Two years removed from the government buyout, U.S. tobacco acreage and production appear to be on the upswing, at least in some parts of the country, says Kelly Tiller, University of Tennessee Extension economist.

“Looking at overall tobacco production, now that we’re two years from the buyout, overall U.S. acreage and production are increasing. They’re not back yet to those pre-buyout levels, and they’re not expected to be back at those levels in the foreseeable future, but it does appear that things have hit the bottom and have started back up somewhat,” said Tiller at the recent Southern Region Agricultural Outlook Conference in Atlanta.

Most of the tobacco produced in the United States is used in cigarette consumption — about 92 percent, she says. “It’s important to look at the trends and the cigarette and the tobacco industry in general. It can give us an idea about what we can expect in the near future,” says Tiller.

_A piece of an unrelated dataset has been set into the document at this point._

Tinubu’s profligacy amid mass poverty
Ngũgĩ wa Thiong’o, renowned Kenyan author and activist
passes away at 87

Looking at what has happened in the past, she says, the production of cigarettes has declined by about 34 percent in the last 10 years. But a majority of that has been in a reduction in the export of cigarettes. “This is primarily because a lot of the cigarette manufacturers are finding it more efficient to produce cigarettes overseas than to produce them in the United States and ship them out.”

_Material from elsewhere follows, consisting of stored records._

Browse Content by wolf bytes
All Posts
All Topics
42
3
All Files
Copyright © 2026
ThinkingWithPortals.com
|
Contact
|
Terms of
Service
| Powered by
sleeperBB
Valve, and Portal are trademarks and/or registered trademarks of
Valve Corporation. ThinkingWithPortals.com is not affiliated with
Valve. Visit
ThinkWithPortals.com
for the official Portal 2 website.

A significant decline in the exports of cigarettes is evident, but the United States also seen significant declines in consumption, says Tiller. Consumption is down by about 24 percent, to about 370 billion pieces of cigarettes, consumed in the United States in 2006, according to estimates.

The brightest spot for the U.S. tobacco industry is in moist snuff consumption, she says. While cigarette consumption has been declining and is expected to continue to decline, the consumption of moist snuff has increased by 41 percent over the past decade. Per-capita consumption is increasing as well as overall consumption. But a different type of tobacco is used for moist snuff — a dark tobacco rather than burley or flue cured.

Cigarette consumption is expected to continue to decline by 1 to 2 percent each year, she continues. “There are a number of reasons for this decline, and a lot of them are health related. Many of those who continue to smoke are reducing the amount they smoke because of health reasons. In addition, there are a lot of new restrictions on smoking and cigarette prices are higher. So a continued decline is expected,” says Tiller.

Snuff consumption, on the other hand, is expected to continue to increase, at a rate of about 5 percent annually, which is fairly significant, she says. “Because of these trends in consumption, a lot of the cigarette companies are starting to move into the smokeless category — snuff and chewing tobacco. Over the past year, Reynolds American paid $3.5 billion for a private smokeless tobacco company, which was significantly above the market value of the company. Phillip Morris — the leading cigarette manufacturer — is introducing new smokeless products. Both of these companies, as well as others, are currently test marketing some spitless products. This is a moist snuff product.”

Eventually, although probably not anytime in the near future, the FDA will have the authority to regulate tobacco products, she says. That gives further incentive for more movement into smokeless products. “Under FDA authority, they can market and advertise these products as a reduced or lower health risk. That’s significant incentive to expand into these categories.”

Some of the major manufacturers — Phillip Morris and Reynolds — are beginning to regain some of the market share that has been lost over the last decade or so, especially since the master settlement agreement, says Tiller. “When those larger companies were making those very large payments to states, a lot of the smaller, fly-by-night companies were coming in and undercutting them with deep-discount cigarettes, and the bigger companies were losing a lot of market share.”

One of the factors in dwindling consumption is higher retail prices, she says, and one of the causes for this is state excise taxes. “The current federal excise tax rate is 34 cents per pack, but the average state excise tax is 96 cents per pack, and that’s up tremendously over recent years. Twenty-one states have an excise tax rate above $1 per pack, and seven states have an excise rate above $2 per pack. There are several places in the United States where a pack of 20 cigarettes cost more than $8.”

These tax increases are combined with significant increases in smoking regulations, such as bans on smoking in restaurants and bars. This is occurring even in traditional tobacco-friendly places, says Tiller.

Also influencing the market are cases of major tobacco litigation that were resolved in 2006. And for the most part, the settlements were very favorable for the cigarette industry.

Looking at the worldwide situation for flue-cured tobacco, says Tiller, China produces a large amount of flue-cured, but most of it is consumed internally, and it’s not in competition with U.S. flue-cured tobacco. For the United States, there is a projection for a slight increase in flue-cured acres over the next year, and that will help regain some of that worldwide market share, she says.